What is required: Below is a set of entries. Reproduce exactly the lines from the one containing "line: (1580, 427)" through the end, both included.

(Spatial edit records)
- - - -
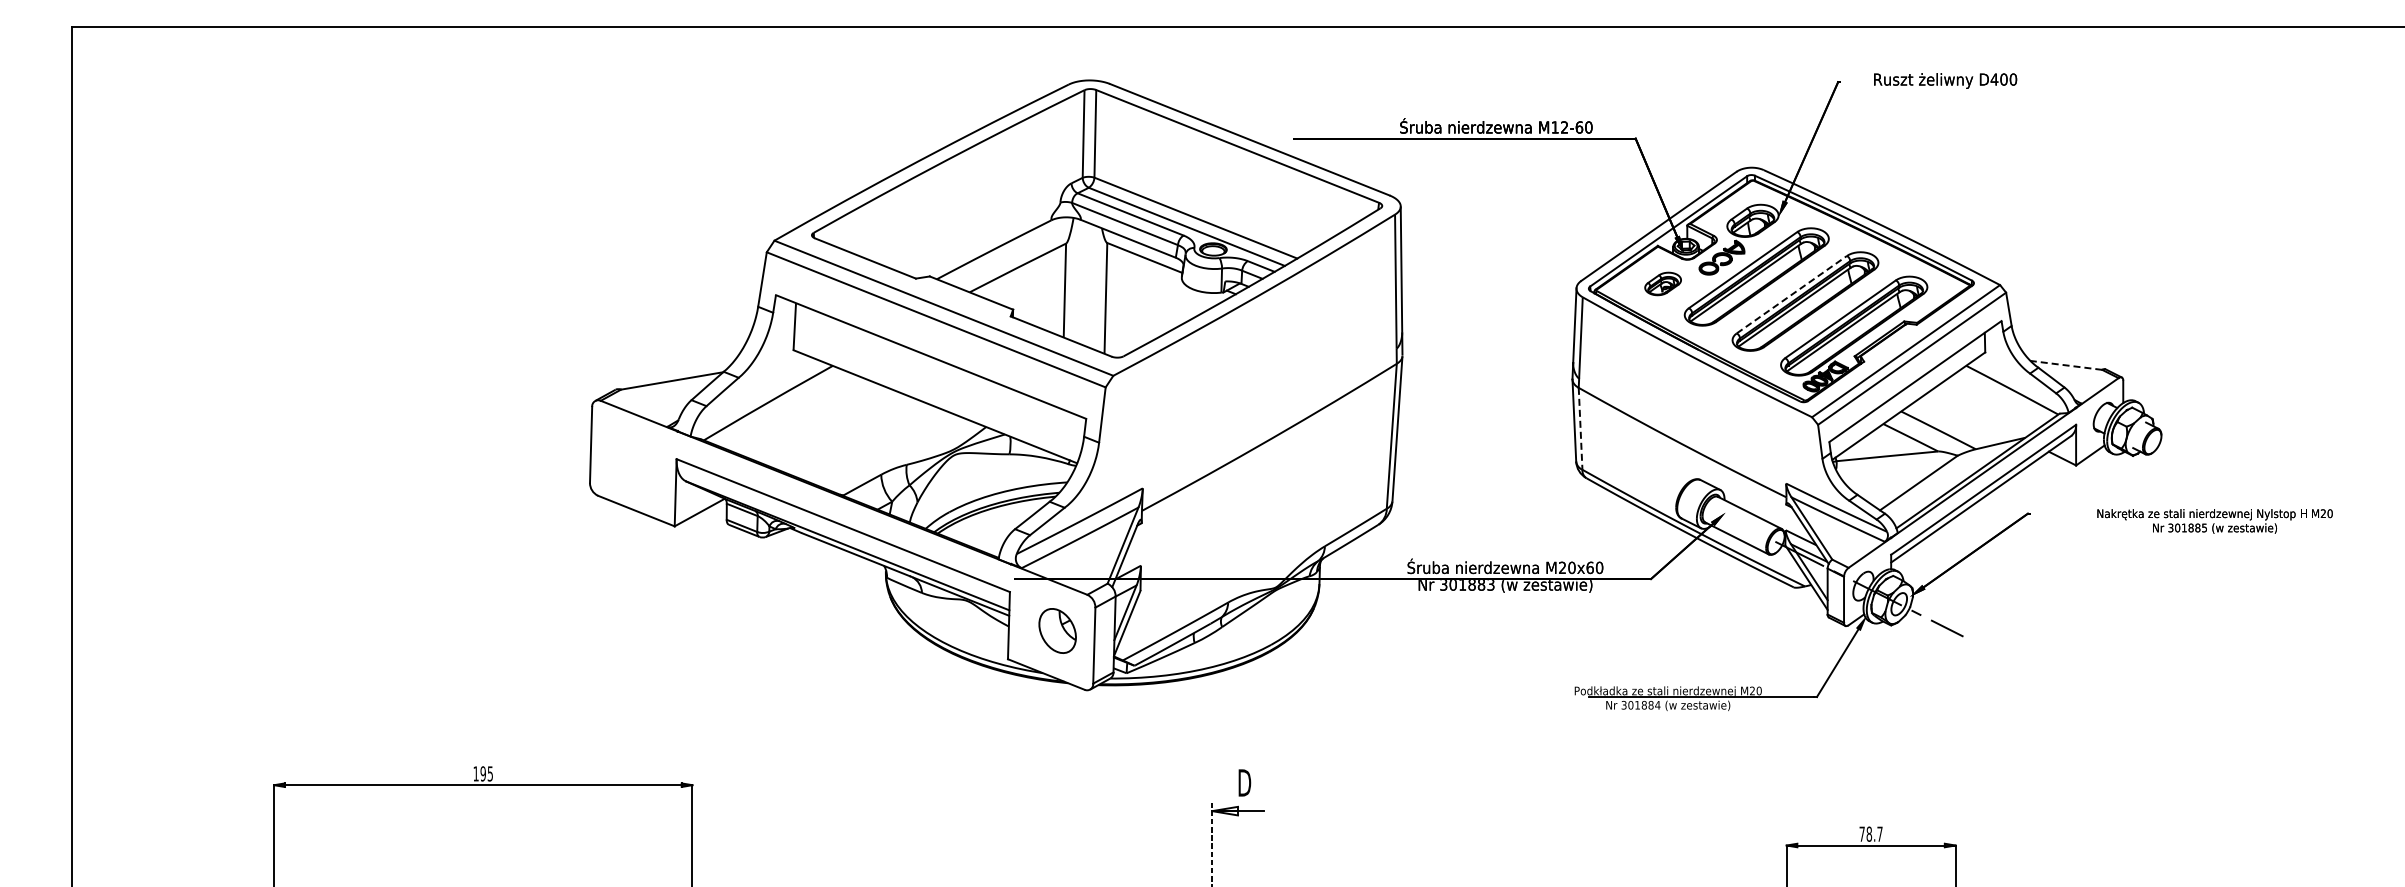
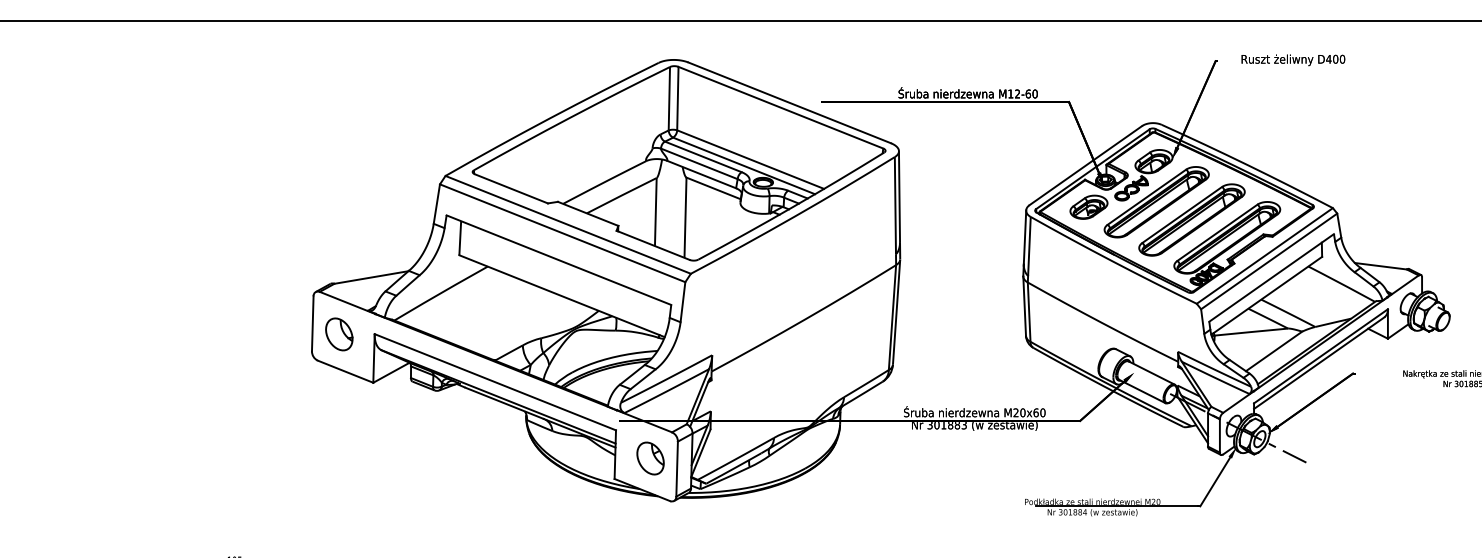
part: (1662, 283) -> (1088, 206), size x1.43
line: (1792, 294) -> (1182, 214), dashed -> solid
line: (2065, 365) -> (1380, 266), dashed -> solid
line: (1580, 427) -> (1029, 311), dashed -> solid
part: (627, 459) -> (339, 334), added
- - - -
Solution to this problem:
line: (1580, 427) -> (1029, 311), dashed -> solid
part: (627, 459) -> (339, 334), added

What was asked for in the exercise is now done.